PROVIDED RECORDS
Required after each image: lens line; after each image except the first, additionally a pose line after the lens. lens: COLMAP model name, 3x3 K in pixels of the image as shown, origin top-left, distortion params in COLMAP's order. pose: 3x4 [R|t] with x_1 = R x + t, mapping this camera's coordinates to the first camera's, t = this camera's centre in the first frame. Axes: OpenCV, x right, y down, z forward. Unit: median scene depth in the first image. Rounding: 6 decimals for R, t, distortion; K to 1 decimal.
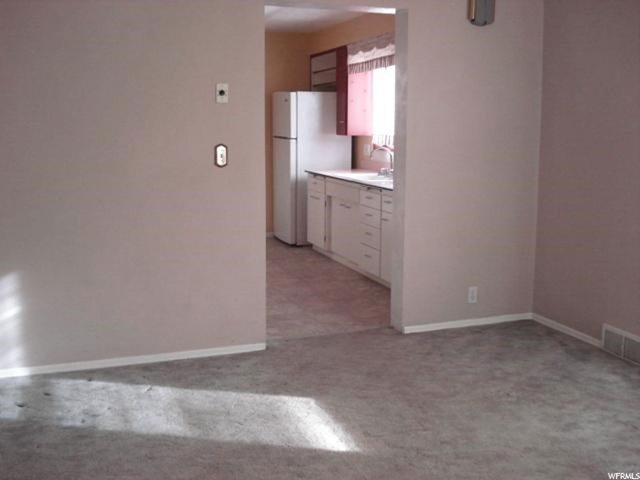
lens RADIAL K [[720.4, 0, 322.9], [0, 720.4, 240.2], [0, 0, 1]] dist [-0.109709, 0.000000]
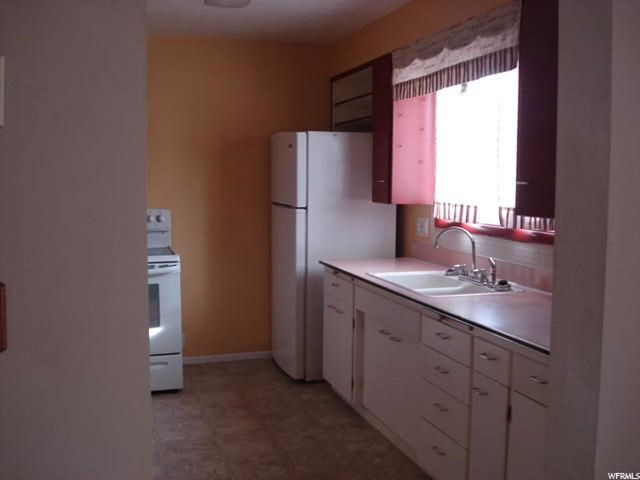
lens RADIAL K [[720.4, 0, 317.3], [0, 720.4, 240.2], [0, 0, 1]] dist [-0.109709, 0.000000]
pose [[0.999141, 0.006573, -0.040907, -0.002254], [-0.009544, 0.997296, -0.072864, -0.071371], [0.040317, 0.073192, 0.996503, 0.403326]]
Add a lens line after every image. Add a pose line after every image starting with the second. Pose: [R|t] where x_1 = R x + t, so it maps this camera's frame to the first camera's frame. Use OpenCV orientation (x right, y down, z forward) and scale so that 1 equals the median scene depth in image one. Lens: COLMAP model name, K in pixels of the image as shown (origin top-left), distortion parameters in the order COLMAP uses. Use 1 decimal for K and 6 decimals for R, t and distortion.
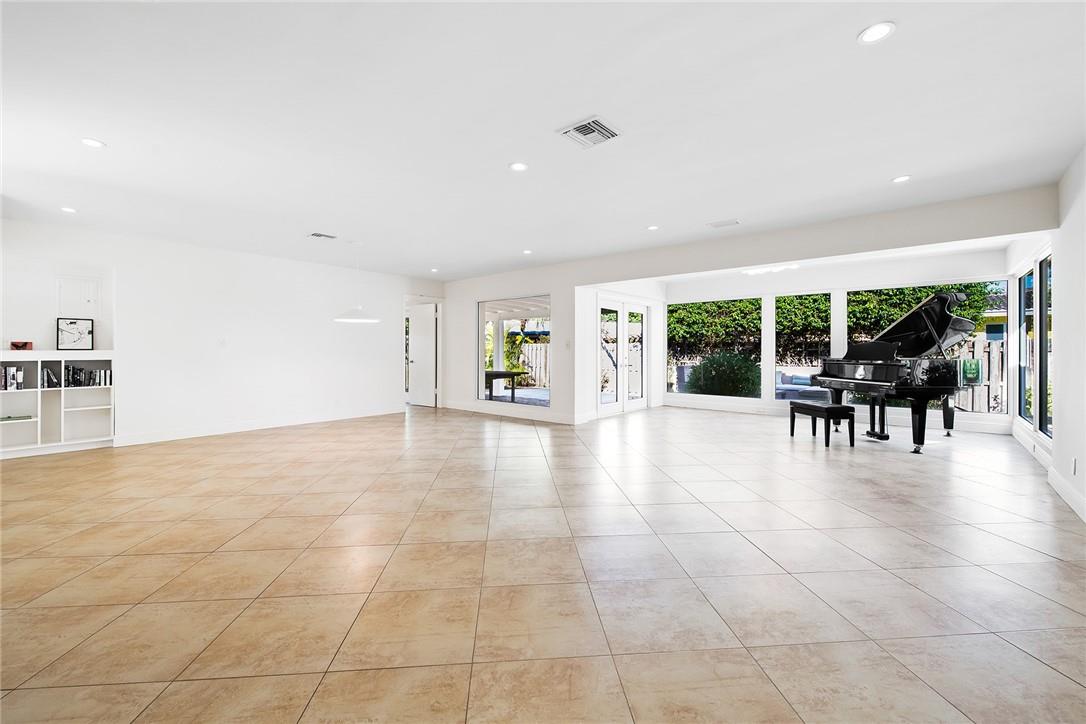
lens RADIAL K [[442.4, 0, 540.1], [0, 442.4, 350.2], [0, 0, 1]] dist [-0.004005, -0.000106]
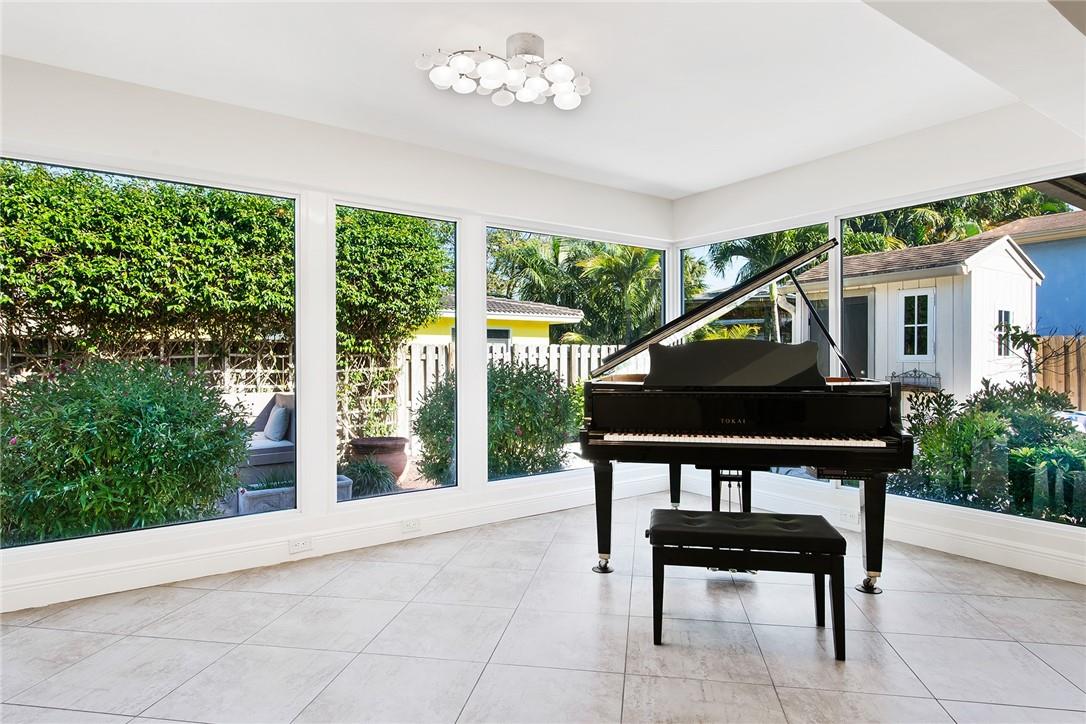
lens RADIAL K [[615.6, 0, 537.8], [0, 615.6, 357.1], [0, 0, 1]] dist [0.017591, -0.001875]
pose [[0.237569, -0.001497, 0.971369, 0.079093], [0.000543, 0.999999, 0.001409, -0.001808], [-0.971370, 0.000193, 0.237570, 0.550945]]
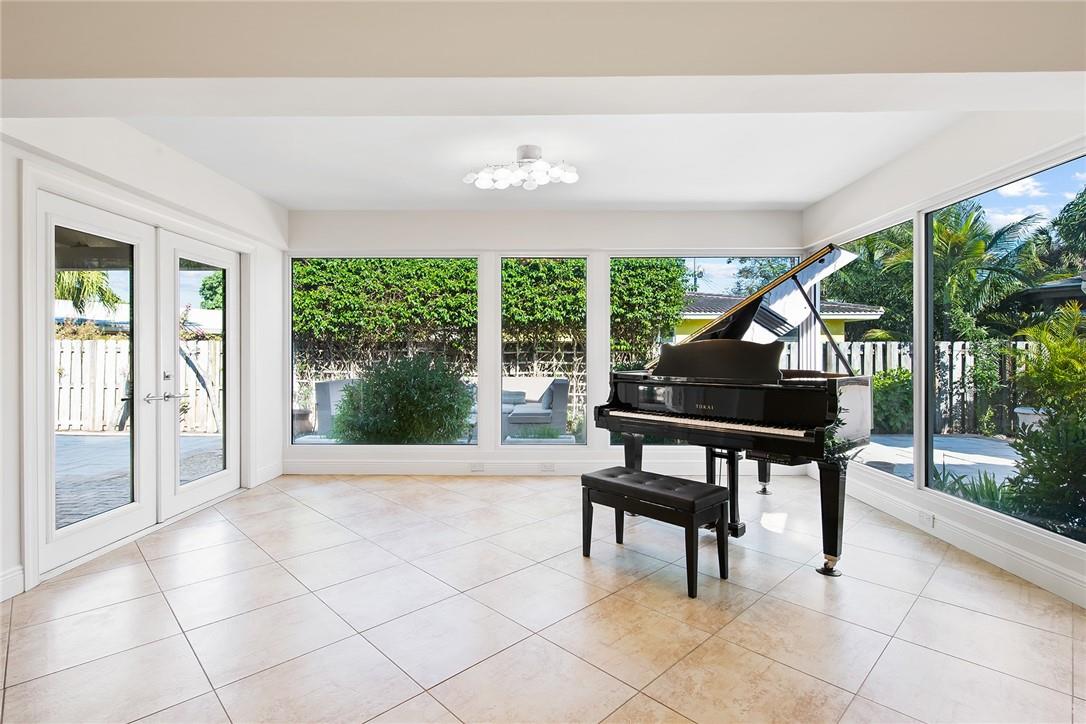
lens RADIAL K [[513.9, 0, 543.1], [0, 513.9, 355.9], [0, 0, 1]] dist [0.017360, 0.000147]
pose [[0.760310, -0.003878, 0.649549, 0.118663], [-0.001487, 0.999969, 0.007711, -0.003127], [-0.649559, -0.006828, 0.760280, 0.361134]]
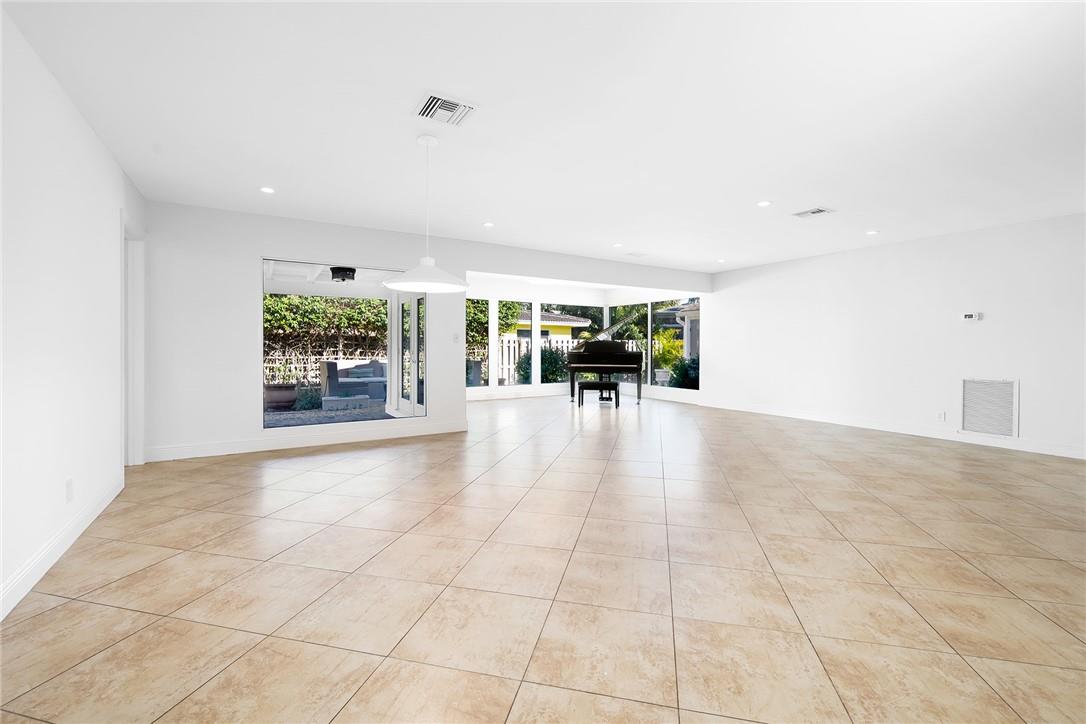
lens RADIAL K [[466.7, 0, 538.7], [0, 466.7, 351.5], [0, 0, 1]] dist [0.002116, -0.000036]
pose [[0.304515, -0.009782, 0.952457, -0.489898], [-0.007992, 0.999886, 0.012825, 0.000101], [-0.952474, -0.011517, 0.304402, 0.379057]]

WHAT NEEDS TO BE DONE
Print out the entries once more, unchanged. No pictures.

SOLUTION TO THE EXERCISE
Required after each image: lens line; after each image except the first, additionally a pose line after the lens. lens: COLMAP model name, 3x3 K in pixels of the image as shown, origin top-left, distortion params in COLMAP's order. pose: 3x4 [R|t] with x_1 = R x + t, mapping this camera's coordinates to the first camera's, t = this camera's centre in the first frame. Axes: OpenCV, x right, y down, z forward. Unit: median scene depth in the first image. Rounding: 6 decimals for R, t, distortion; K to 1 decimal.
lens RADIAL K [[720.4, 0, 322.9], [0, 720.4, 240.2], [0, 0, 1]] dist [-0.109709, 0.000000]
lens RADIAL K [[720.4, 0, 317.3], [0, 720.4, 240.2], [0, 0, 1]] dist [-0.109709, 0.000000]
pose [[0.999141, 0.006573, -0.040907, -0.002254], [-0.009544, 0.997296, -0.072864, -0.071371], [0.040317, 0.073192, 0.996503, 0.403326]]
Add a lens line after every image. Add a pose line after every image starting with the second. Pose: [R|t] where x_1 = R x + t, so it maps this camera's frame to the first camera's frame. Use OpenCV orientation (x right, y down, z forward) and scale so that 1 equals the median scene depth in image one. Lens: COLMAP model name, K in pixels of the image as shown (origin top-left), distortion parameters in the order COLMAP uses. Use 1 decimal for K and 6 decimals for R, t and distortion.
lens RADIAL K [[442.4, 0, 540.1], [0, 442.4, 350.2], [0, 0, 1]] dist [-0.004005, -0.000106]
lens RADIAL K [[615.6, 0, 537.8], [0, 615.6, 357.1], [0, 0, 1]] dist [0.017591, -0.001875]
pose [[0.237569, -0.001497, 0.971369, 0.079093], [0.000543, 0.999999, 0.001409, -0.001808], [-0.971370, 0.000193, 0.237570, 0.550945]]
lens RADIAL K [[513.9, 0, 543.1], [0, 513.9, 355.9], [0, 0, 1]] dist [0.017360, 0.000147]
pose [[0.760310, -0.003878, 0.649549, 0.118663], [-0.001487, 0.999969, 0.007711, -0.003127], [-0.649559, -0.006828, 0.760280, 0.361134]]
lens RADIAL K [[466.7, 0, 538.7], [0, 466.7, 351.5], [0, 0, 1]] dist [0.002116, -0.000036]
pose [[0.304515, -0.009782, 0.952457, -0.489898], [-0.007992, 0.999886, 0.012825, 0.000101], [-0.952474, -0.011517, 0.304402, 0.379057]]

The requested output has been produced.